*** Opening of DATASET EXCERPTS ***

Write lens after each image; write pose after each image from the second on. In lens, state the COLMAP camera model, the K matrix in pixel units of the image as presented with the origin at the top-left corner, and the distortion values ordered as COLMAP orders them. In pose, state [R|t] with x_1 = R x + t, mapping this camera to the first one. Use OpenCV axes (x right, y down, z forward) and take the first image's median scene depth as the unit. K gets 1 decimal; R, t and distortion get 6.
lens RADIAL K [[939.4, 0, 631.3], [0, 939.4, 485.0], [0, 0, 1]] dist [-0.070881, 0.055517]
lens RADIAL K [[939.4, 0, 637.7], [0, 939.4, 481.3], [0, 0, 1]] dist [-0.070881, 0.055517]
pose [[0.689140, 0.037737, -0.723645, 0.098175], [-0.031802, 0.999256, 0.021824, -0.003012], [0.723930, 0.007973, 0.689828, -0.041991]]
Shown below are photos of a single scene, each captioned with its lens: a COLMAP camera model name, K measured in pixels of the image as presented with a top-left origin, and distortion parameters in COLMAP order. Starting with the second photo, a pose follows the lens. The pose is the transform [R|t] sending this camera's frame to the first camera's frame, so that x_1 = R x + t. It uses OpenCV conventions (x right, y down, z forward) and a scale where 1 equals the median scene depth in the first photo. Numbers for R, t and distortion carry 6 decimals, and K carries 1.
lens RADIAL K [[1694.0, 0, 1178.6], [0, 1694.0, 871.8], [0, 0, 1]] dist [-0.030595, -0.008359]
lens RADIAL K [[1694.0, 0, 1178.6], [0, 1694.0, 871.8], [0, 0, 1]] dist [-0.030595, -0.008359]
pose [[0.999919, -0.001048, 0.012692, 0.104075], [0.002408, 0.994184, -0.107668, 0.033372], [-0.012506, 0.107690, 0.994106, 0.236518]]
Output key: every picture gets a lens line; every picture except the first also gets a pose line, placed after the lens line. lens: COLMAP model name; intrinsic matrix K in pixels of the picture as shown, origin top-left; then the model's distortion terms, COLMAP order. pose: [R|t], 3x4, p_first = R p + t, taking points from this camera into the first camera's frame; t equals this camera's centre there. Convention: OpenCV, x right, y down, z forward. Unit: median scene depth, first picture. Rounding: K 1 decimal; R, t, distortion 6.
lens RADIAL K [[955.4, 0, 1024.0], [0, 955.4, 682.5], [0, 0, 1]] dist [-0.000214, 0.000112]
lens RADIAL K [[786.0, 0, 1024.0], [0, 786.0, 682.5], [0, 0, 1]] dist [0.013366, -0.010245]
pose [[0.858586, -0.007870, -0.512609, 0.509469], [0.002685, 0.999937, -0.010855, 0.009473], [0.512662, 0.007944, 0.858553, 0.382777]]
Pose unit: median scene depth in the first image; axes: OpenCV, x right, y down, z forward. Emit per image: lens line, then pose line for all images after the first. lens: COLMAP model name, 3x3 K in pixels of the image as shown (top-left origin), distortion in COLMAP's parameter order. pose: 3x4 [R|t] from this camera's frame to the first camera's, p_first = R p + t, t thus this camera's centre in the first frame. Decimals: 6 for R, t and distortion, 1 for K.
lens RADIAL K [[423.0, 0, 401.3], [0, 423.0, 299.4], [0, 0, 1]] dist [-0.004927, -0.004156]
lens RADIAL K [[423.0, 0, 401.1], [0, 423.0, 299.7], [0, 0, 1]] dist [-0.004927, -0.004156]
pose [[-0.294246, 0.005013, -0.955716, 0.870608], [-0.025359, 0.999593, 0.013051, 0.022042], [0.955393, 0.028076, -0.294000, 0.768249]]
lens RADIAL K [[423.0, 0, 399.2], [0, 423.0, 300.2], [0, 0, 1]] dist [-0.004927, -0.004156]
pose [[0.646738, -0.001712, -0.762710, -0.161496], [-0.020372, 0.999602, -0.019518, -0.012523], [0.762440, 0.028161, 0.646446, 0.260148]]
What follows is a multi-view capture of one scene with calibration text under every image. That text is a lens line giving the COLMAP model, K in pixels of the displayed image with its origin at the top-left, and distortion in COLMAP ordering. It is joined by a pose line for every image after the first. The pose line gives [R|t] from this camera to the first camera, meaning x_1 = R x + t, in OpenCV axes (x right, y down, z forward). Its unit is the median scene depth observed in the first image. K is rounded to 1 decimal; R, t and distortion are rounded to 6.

*** Close of DATASET EXCERPTS ***

WHAT THE TASK ASKS >> Output all of the listing exactly as written.

YOUR RESPONSE >>
Write lens after each image; write pose after each image from the second on. In lens, state the COLMAP camera model, the K matrix in pixel units of the image as presented with the origin at the top-left corner, and the distortion values ordered as COLMAP orders them. In pose, state [R|t] with x_1 = R x + t, mapping this camera to the first one. Use OpenCV axes (x right, y down, z forward) and take the first image's median scene depth as the unit. K gets 1 decimal; R, t and distortion get 6.
lens RADIAL K [[939.4, 0, 631.3], [0, 939.4, 485.0], [0, 0, 1]] dist [-0.070881, 0.055517]
lens RADIAL K [[939.4, 0, 637.7], [0, 939.4, 481.3], [0, 0, 1]] dist [-0.070881, 0.055517]
pose [[0.689140, 0.037737, -0.723645, 0.098175], [-0.031802, 0.999256, 0.021824, -0.003012], [0.723930, 0.007973, 0.689828, -0.041991]]
Shown below are photos of a single scene, each captioned with its lens: a COLMAP camera model name, K measured in pixels of the image as presented with a top-left origin, and distortion parameters in COLMAP order. Starting with the second photo, a pose follows the lens. The pose is the transform [R|t] sending this camera's frame to the first camera's frame, so that x_1 = R x + t. It uses OpenCV conventions (x right, y down, z forward) and a scale where 1 equals the median scene depth in the first photo. Numbers for R, t and distortion carry 6 decimals, and K carries 1.
lens RADIAL K [[1694.0, 0, 1178.6], [0, 1694.0, 871.8], [0, 0, 1]] dist [-0.030595, -0.008359]
lens RADIAL K [[1694.0, 0, 1178.6], [0, 1694.0, 871.8], [0, 0, 1]] dist [-0.030595, -0.008359]
pose [[0.999919, -0.001048, 0.012692, 0.104075], [0.002408, 0.994184, -0.107668, 0.033372], [-0.012506, 0.107690, 0.994106, 0.236518]]
Output key: every picture gets a lens line; every picture except the first also gets a pose line, placed after the lens line. lens: COLMAP model name; intrinsic matrix K in pixels of the picture as shown, origin top-left; then the model's distortion terms, COLMAP order. pose: [R|t], 3x4, p_first = R p + t, taking points from this camera into the first camera's frame; t equals this camera's centre there. Convention: OpenCV, x right, y down, z forward. Unit: median scene depth, first picture. Rounding: K 1 decimal; R, t, distortion 6.
lens RADIAL K [[955.4, 0, 1024.0], [0, 955.4, 682.5], [0, 0, 1]] dist [-0.000214, 0.000112]
lens RADIAL K [[786.0, 0, 1024.0], [0, 786.0, 682.5], [0, 0, 1]] dist [0.013366, -0.010245]
pose [[0.858586, -0.007870, -0.512609, 0.509469], [0.002685, 0.999937, -0.010855, 0.009473], [0.512662, 0.007944, 0.858553, 0.382777]]
Pose unit: median scene depth in the first image; axes: OpenCV, x right, y down, z forward. Emit per image: lens line, then pose line for all images after the first. lens: COLMAP model name, 3x3 K in pixels of the image as shown (top-left origin), distortion in COLMAP's parameter order. pose: 3x4 [R|t] from this camera's frame to the first camera's, p_first = R p + t, t thus this camera's centre in the first frame. Decimals: 6 for R, t and distortion, 1 for K.
lens RADIAL K [[423.0, 0, 401.3], [0, 423.0, 299.4], [0, 0, 1]] dist [-0.004927, -0.004156]
lens RADIAL K [[423.0, 0, 401.1], [0, 423.0, 299.7], [0, 0, 1]] dist [-0.004927, -0.004156]
pose [[-0.294246, 0.005013, -0.955716, 0.870608], [-0.025359, 0.999593, 0.013051, 0.022042], [0.955393, 0.028076, -0.294000, 0.768249]]
lens RADIAL K [[423.0, 0, 399.2], [0, 423.0, 300.2], [0, 0, 1]] dist [-0.004927, -0.004156]
pose [[0.646738, -0.001712, -0.762710, -0.161496], [-0.020372, 0.999602, -0.019518, -0.012523], [0.762440, 0.028161, 0.646446, 0.260148]]
What follows is a multi-view capture of one scene with calibration text under every image. That text is a lens line giving the COLMAP model, K in pixels of the displayed image with its origin at the top-left, and distortion in COLMAP ordering. It is joined by a pose line for every image after the first. The pose line gives [R|t] from this camera to the first camera, meaning x_1 = R x + t, in OpenCV axes (x right, y down, z forward). Its unit is the median scene depth observed in the first image. K is rounded to 1 decimal; R, t and distortion are rounded to 6.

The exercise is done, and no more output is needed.